The problem is that we as a population freely make lots of other information about ourselves public. (No, I’m not including whether we own a gun, I don’t want to go there.) That’s where the researchers on the Science paper worked. The “metadata” were huge in their work, but the treasure trove was a public genealogy service. Send us a sample for your DNA, and some personal information (like your name), and we will make all of that public to help you and similarly-interested people find your long-lost relatives, for whatever reason you or they have for being interested.
So there are two public databases—the one more limited one with the DNA data and some metadata, and the broader one with DNA data and names—including, quite possibly, one or more men named Hogswabble. From the first database, the scientific research one, a list of genetic markers can be obtained—in this case, ones called “SNPs,” but we will call them, collectively, “Steve”—and that list can be compiled, then compared with the genealogy database to see how many H’s have DNA with “Steve” in them.

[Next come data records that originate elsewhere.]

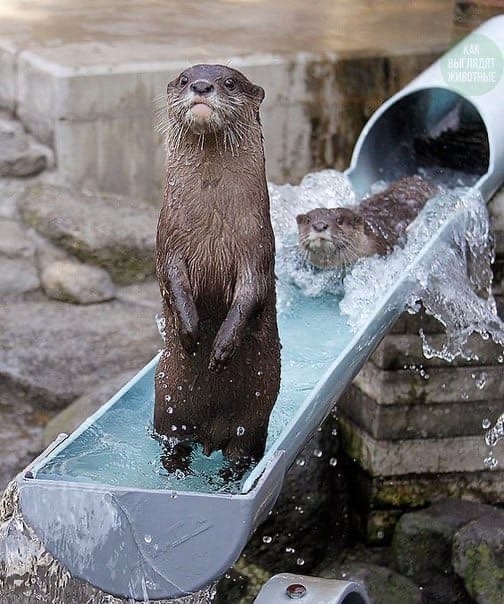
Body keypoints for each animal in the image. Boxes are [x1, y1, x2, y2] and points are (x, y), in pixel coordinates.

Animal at [155, 63, 280, 462]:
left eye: (229, 82)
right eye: (183, 79)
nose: (200, 86)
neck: (211, 226)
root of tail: (211, 435)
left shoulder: (257, 247)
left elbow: (251, 293)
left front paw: (222, 347)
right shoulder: (168, 241)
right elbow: (173, 281)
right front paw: (191, 332)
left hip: (253, 421)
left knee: (241, 452)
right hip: (168, 408)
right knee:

That gives one a guess of whether any of the donors for the first study—the supposedly anonymous donors—are named Hogswabble. Surf the ‘Net for other publicly available information and these researchers could finger the identities of 50 donors to an actual scientific study intended to study a total of 1,000 people. So that’s 5%–50/1000.
A fundamental ethical tenet of human subject research is that measures must be in place to protect the privacy and confidentiality of research subjects. But in the age of big data and research on genomics and other large-population based biologic matters, assurance of confidentiality can seem like it’s founded on quicksand. What to do about it? Take whatever measures reasonably can be taken. In the informed consent process, tell a research subject that it is simply not possible to provide an absolute guarantee of confidentiality. Train researchers on ethical behavior—“do not hack Steve,” for example—but realize that in an open-source environment, the sort of steps described here could be done by just about any smart wise guy with Internet access. Limit the amount of metadata available; NIH is doing just that, although some tough judgment calls may be involved. Limit the availability of data? Now things are getting touchy. Better not to over-react, the scientists reasonably counsel.
Laws are in place, such as “GINA,” the Genetic Information Nondiscrimination Act of 2008, to prevent at least some types of discrimination (e.g., health insurance, employment) based on genetic information. These issues are with us to stay. In medical research, protecting our privacy and confidentiality has limits.